Oleh: Alifia Putri Yudanti dan Ikko Anata
KOMPAS.com - Indonesia memiliki segudang pahlawan nasional yang membantu negara mencapai kemerdekaan. Para pahlawan ini pun berasal dari berbagai latar belakang, dari akademisi hingga ahli agama.
Salah satunya adalah K.H. Mustafa Kamil yang penggalan kisah hidupnya diceritakan ulang melalui audio drama milik siniar Tinggal Nama bertajuk “K.H. Mustafa Kamil, Hizbullah Hingga Akhir Hayat” yang dapat diakses melalui dik.si/TNMustafaKamil.
Perjuangan yang dilakukannya selalu didasari dengan nilai-nilai agama. Oleh karena itu, K.H. Mustafa Kamil selalu memperdalam ajaran Islam supaya perjuangannya mendapat perlindungan dari Yang Maha Kuasa.
Dalam Muhsin (2009) disebutkan K.H. Mustafa Kamil lahir pada tahun 1884 di Kampung Bojong, Desa Pasirkiamis, Kecamatan Tarogong, Garut hidup. Sejak kecil, anak pertama dari pasangan K.H. Jafar Sidiq dan Hj. Siti Habibah ini dibesarkan di lingkungan pesantren.
Sebenarnya, nama asli dari Mustafa Kamil adalah Muhammad Lahuri. Akan tetapi, ia baru mengganti namanya setelah menunaikan ibadah haji pada 1900-an. Pada saat itu pula, ia memperdalam ilmu agama Islam di pesantren Masjidil Haram, Makkah.
Baca juga: Melihat Kembali Kehidupan dengan Sastra
Dalam pelaksanaan ibadah haji dan kegiatan pesantren, K.H. Mustofa Kamil banyak dibantu oleh Syeh Haji Salim, seorang ulama asal Garut yang bermukim di Makkah. Begitu juga sebaliknya, K. H. Mustofa Kamil kerap membantu Syeh Haji Salim dalam kesehariannya.
Pada waktu K.H. Mustofa Kamil belajar agama Islam di Makkah, ia dipengaruhi oleh banyak perjuangan umat Islam di Afrika Utara dan Asia Barat dalam memperjuangkan kemerdekaannya dari penjajah. Situasi inilah yang akhirnya meyakinkan K.H. Mustofa Kamil bahwa penjajahan tidak sesuai dengan ajaran Islam.
Ketika kembali ke tanah air, K.H. Mustafa Kamil dikejutkan bahwa tanah kelahirannya sedang dijajah Pemerintah Hindia Belanda. Melihat kenyataan itu, jiwanya tertegun dan mulai berjuang melalui organisasi Syarikat Islam (SI).

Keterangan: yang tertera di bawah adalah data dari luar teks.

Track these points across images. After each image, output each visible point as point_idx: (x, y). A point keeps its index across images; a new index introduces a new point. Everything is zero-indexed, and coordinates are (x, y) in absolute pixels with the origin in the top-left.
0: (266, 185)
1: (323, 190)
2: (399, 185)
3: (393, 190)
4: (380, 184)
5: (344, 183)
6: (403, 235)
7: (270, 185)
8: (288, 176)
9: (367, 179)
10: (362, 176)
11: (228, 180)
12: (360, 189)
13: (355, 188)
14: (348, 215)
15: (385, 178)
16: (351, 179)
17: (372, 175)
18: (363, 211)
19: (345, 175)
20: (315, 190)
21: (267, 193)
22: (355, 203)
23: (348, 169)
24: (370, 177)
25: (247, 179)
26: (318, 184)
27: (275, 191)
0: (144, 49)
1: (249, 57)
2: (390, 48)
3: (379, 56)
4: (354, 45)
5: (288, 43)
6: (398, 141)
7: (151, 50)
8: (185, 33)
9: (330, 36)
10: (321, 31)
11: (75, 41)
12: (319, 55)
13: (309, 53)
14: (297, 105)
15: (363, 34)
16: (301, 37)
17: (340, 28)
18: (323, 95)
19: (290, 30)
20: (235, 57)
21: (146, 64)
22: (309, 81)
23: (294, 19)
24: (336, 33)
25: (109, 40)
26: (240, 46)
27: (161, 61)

K.H. Mustafa Kamil terlibat dalam kepengurusan SI dari tahun 1916 sampai 1940. Melalui organisasi ini, ia dan anggota lainnya selalu menentang setiap kebijakan yang dibuat oleh pemerintah kolonial.
Ekspresi pemberontakannya diwujudkan melalui pengajian, khotbah, tulisan, aktif di organisasi pergerakan, rapat terbuka, dan sebagainya.
Di banyak kesempatan, ia bahkan tak segan membangkitkan kesadaran masyarakat sekitar untuk merdeka, mewujudkan keadilan, dan memperjuangkan hak.
Sebagai risiko dari sikapnya, K.H. Mustafa Kamil harus keluar masuk penjara sebanyak empat belas kali. Gerak-geriknya selalu diawasi dan dicurigai. Namun, ia terus berjuang tanpa ada rasa takut. Bahkan, ia mengatakan lebih baik mati sebagai bangsa Indonesia daripada diinjak-injak penjajah.
Baca juga: KH Hasyim Asy’ari, Pendiri NU yang Turut Melawan Penjajah
Saking seringnya keluar masuk penjara, K.H. Mustafa Kamil dijuluki “Kiai Jerajak” oleh Soekarno. Jerajak sendiri adalah sebutan kepada pejuang yang sering keluar masuk penjara.
Pernah pula Pemerintah Kolonial berupaya untuk “menjinakkan” beliau supaya berhenti melakukan aktivitas yang membahayakan eksistensi mereka.